PROBLEM DETAILS | Give back every record below, character for character.

Saved entries:
________________________

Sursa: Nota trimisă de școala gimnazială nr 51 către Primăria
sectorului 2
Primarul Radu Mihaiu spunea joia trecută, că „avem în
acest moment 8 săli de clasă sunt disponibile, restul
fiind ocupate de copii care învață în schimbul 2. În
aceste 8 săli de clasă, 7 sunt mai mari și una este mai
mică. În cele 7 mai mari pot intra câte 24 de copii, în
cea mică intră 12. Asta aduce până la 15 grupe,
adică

________________________

RESULT |
Sursa: Nota trimisă de școala gimnazială nr 51 către Primăria
sectorului 2
Primarul Radu Mihaiu spunea joia trecută, că „avem în
acest moment 8 săli de clasă sunt disponibile, restul
fiind ocupate de copii care învață în schimbul 2. În
aceste 8 săli de clasă, 7 sunt mai mari și una este mai
mică. În cele 7 mai mari pot intra câte 24 de copii, în
cea mică intră 12. Asta aduce până la 15 grupe,
adică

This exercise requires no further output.